TASK TO CARRY OUT: Extend the LumenVox Speech Engine page on adding audio, starting right after its last sentence.

Tools

Adding Audio

Reference Number: AA-00606 Views: 11628

0 Rating/ Voters

Because the LumenVox Speech Engine is hardware independent, the client application has great flexibility when collecting audio data. Once the audio is acquired, your client application should ensure the data is in a supported audio format, either by collecting it in this format initially or else converting it somehow.

The audio sent to the Speech Engine must be header-less, otherwise known as "raw" audio. For example, the standard Windows .wav files have a header which needs to be removed.

Audio data is stored in a voice channel. Each speech port has 64 different voice channels. This allows 64 different audio data samples to be stored in a speech port at once, although most applications will only need 2: one for the main answer, and one holding the results of a confirmation yes/no question.

Audio may be entered at once, as a batch decode, or it may be streamed in. Batch decodes are generally used for applications where you have audio files saved to disk, while streaming decodes are used when your application is collecting audio and sending it directly to the Engine (most telephony applications will use streaming).

Batched Audio

To get your audio into the port all you have to do is collect your audio into a buffer and call LoadVoiceChannel, supplying the handle of the port, the number of the voice channel you wish to use, a pointer to the audio data, the length of the audio, and the correct sound format.

C Code

void LoadAudio(HPORT hport, void* audio, int audiolength)
{
LV_SRE_LoadVoiceChannel(hport, 1, audio, audiolength, PCM_16KHZ);
}

C++ Code

void LoadAudio(LVSpeechPort &myport, void* audio, int audiolength)
{
myport.LoadVoiceChannel(1, audio, audiolength, PCM_16KHZ);
}

Streaming

In order to stream audio into the speech server, there are several parameters to set, as the Speech Engine must do voice activity detection (VAD), correctly identifying the beginning and end of speech. See Recommended Engine Settings.

If you are having problems with barge in or with the Engine chopping off words at the end of utterances, it is probably because of the way the streaming parameters are set. Please review the Recommended Engine Settings, Sensitivity Settings, and the SetStreamParameter pages.

The code below will set up streaming and set the stream parameters to the most commonly used settings.

C Code

LV_SRE_StreamSetParameter(hport, STREAM_PARM_DETECT_BARGE_IN, 1);
LV_SRE_StreamSetParameter(hport, STREAM_PARM_DETECT_END_OF_SPEECH, 1);
LV_SRE_StreamSetParameter(hport, STREAM_PARM_AUTO_DECODE, 1);
LV_SRE_StreamSetParameter(hport, STREAM_PARM_VOICE_CHANNEL, 1);
LV_SRE_StreamSetParameter(hport, STREAM_PARM_GRAMMAR_SET, LV_ACTIVE_GRAMMAR_SET);

C++ Code

// The port gets opened and initialized.
LVSpeechPort port;
port.CreateClient();
// ...

// Let the port detect beginning and end of speech,
// and handle the speech decoding automatically
port.StreamSetParameter(STREAM_PARM_DETECT_BARGE_IN, 1);
port.StreamSetParameter(STREAM_PARM_DETECT_END_OF_SPEECH, 1);
port.StreamSetParameter(STREAM_PARM_AUTO_DECODE, 1);

// Pick a voice channel to record audio and send responses to.

RECORDED INFORMATION:

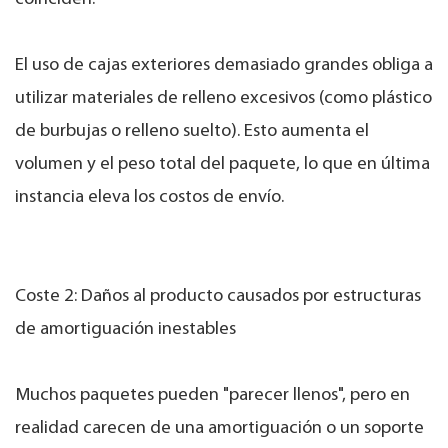
El uso de cajas exteriores demasiado grandes obliga a
utilizar materiales de relleno excesivos (como plástico
de burbujas o relleno suelto). Esto aumenta el
volumen y el peso total del paquete, lo que en última
instancia eleva los costos de envío.
Coste 2: Daños al producto causados ​​por estructuras
de amortiguación inestables
Muchos paquetes pueden "parecer llenos", pero en
realidad carecen de una amortiguación o un soporte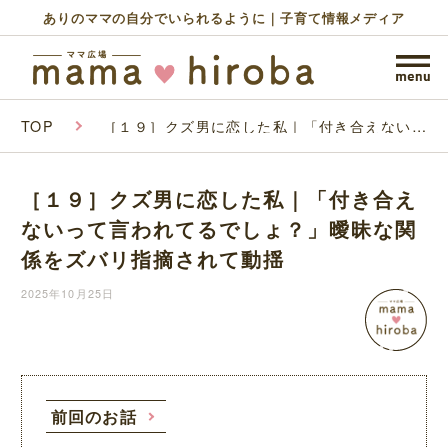
ありのママの自分でいられるように｜子育て情報メディア
TOP
［１９］クズ男に恋した私｜「付き合えないっ
て言われてるでしょ？」曖昧な関係をズバリ指
摘されて動揺
［１９］クズ男に恋した私｜「付き合え
ないって言われてるでしょ？」曖昧な関
係をズバリ指摘されて動揺
2025年10月25日
前回のお話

WRITTEN RESPONSE:
port.StreamSetParameter(STREAM_PARM_VOICE_CHANNEL, 1);

// If you wish to use your activated SRGS grammars, the grammar set
// must be LV_ACTIVE_GRAMMAR_SET
port.StreamSetParameter(STREAM_PARM_GRAMMAR_SET, LV_ACTIVE_GRAMMAR_SET);

The rest of this example will be in C++. Suppose we have an interface that intermittently provides audio to us. For simplicity, assume it always sends audio in u-Law 8KHz:

Example

typedef bool (*AudioStreamCallback)(char* audio_chunk,
int audio_length,
void* user_data)
class AudioStreamer
{
public:
// Non-blocking function. Sends audio through the callback function
// at regular intervals on a separate thread. It will stop sending
// audio if the callback returns "false".
void StartStream(AudioStreamCallback cb, void* user_data);

// The audio thread will stop sending audio through the callback if
// StopStream is called. When StopStream returns, the audio thread
// is no longer sending.
void StopStream();

// constructors, destructors, hardware hooks, etc.
// ...
};

The speech port also has a callback mechanism for letting the user know what state of processing it is in.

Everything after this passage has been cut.